Data from industry watchers and trade groups will likely support or derail the recent rally in retail stocks. So far, early reports of holiday spending strength are encouraging, but investors may wind up disappointed if sales growth remains below inflation.

For instance, U.S. shoppers spent a record $9.12 billion online during Black Friday, according to Adobe Analytics. However, that was only up 2.3% from last year, significantly less than inflation. 

We'll get Cyber Monday sales data soon.

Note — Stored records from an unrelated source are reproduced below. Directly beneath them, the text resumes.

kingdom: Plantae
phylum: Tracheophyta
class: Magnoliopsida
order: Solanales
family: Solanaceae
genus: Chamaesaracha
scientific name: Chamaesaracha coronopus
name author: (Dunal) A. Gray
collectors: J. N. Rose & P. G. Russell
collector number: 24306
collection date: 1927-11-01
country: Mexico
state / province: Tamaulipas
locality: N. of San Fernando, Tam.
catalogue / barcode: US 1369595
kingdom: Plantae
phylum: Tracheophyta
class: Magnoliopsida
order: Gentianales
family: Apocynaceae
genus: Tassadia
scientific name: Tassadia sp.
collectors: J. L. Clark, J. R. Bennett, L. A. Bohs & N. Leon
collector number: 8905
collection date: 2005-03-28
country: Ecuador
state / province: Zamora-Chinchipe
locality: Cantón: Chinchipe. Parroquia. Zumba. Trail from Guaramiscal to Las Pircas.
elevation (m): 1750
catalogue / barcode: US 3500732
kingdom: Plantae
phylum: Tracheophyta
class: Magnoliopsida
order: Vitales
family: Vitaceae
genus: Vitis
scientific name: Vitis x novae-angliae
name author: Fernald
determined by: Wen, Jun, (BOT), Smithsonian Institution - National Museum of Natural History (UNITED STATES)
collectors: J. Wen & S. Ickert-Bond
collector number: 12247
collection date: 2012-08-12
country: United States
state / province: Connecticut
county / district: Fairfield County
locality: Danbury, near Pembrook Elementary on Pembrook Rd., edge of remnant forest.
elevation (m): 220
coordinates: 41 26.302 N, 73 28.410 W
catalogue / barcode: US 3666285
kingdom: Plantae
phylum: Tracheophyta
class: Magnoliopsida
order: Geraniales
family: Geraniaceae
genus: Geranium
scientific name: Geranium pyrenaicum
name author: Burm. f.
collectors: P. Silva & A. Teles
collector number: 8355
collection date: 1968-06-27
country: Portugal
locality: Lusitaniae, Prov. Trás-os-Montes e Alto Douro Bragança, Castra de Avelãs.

If sales disappoint, it could make it harder to deliver on the National Retail Federation estimates for total holiday sales growth of up to 8%. Last year, November and December retail spending grew 13.5% year-over-year to $889.3 billion.

In addition to holiday sales updates from industry watchers, I’ll also be watching key earnings reports.

For example, Costco Wholesale  (COST)  reports its latest quarterly performance on December 8, and Dollar General  (DG)  reports on December 1. Both companies may offer insight into whether shoppers' are downshifting to lower-cost retailers, such as warehouse chains and dollar stores. Dollar Tree  (DLTR)  and BJ Wholesale already suggested that’s happening in their quarterly earnings calls.

I’m also curious to see what specialty retailers say about recent trends in their upcoming earnings calls, including Ulta Beauty  (ULTA)  on December 1 and Lululemon on December 8. Those reports should help us understand if consumers feel strained.

Separately, if we stick with Ponsi’s theme of stocks trading above their 200-day moving average, I’m watching Internet shopping plays Etsy  (ETSY)  and MercadoLibre  (MELI) , a South American e-commerce company. Each has already reported last quarter’s results, so I want to see if they can remain above the 200-DMA as holiday sales data rolls in.

I'm also watching Tractor Supply, given recent strong results from Deere  (DE)  and AGCO Corp  (AGCO)  bodes well for them. It’s also worth remembering that winter weather is tough on vehicles, supporting sales at auto supply stores. If cost-conscious consumers embrace a do-it-yourself mantra because of the economy this winter, then Autozone  (AZO)  and Genuine Parts Company  (GPC)  could build on recent gains. Each is among the few retailers already flirting with all-time highs.

Overall, there are likely to be winners and losers in the basket this season, so don't buy retail stocks blindly. If you're not interested in single-stock risk and favor ETFs, sitting on your hands waiting to see how retail sales data evolves could be best.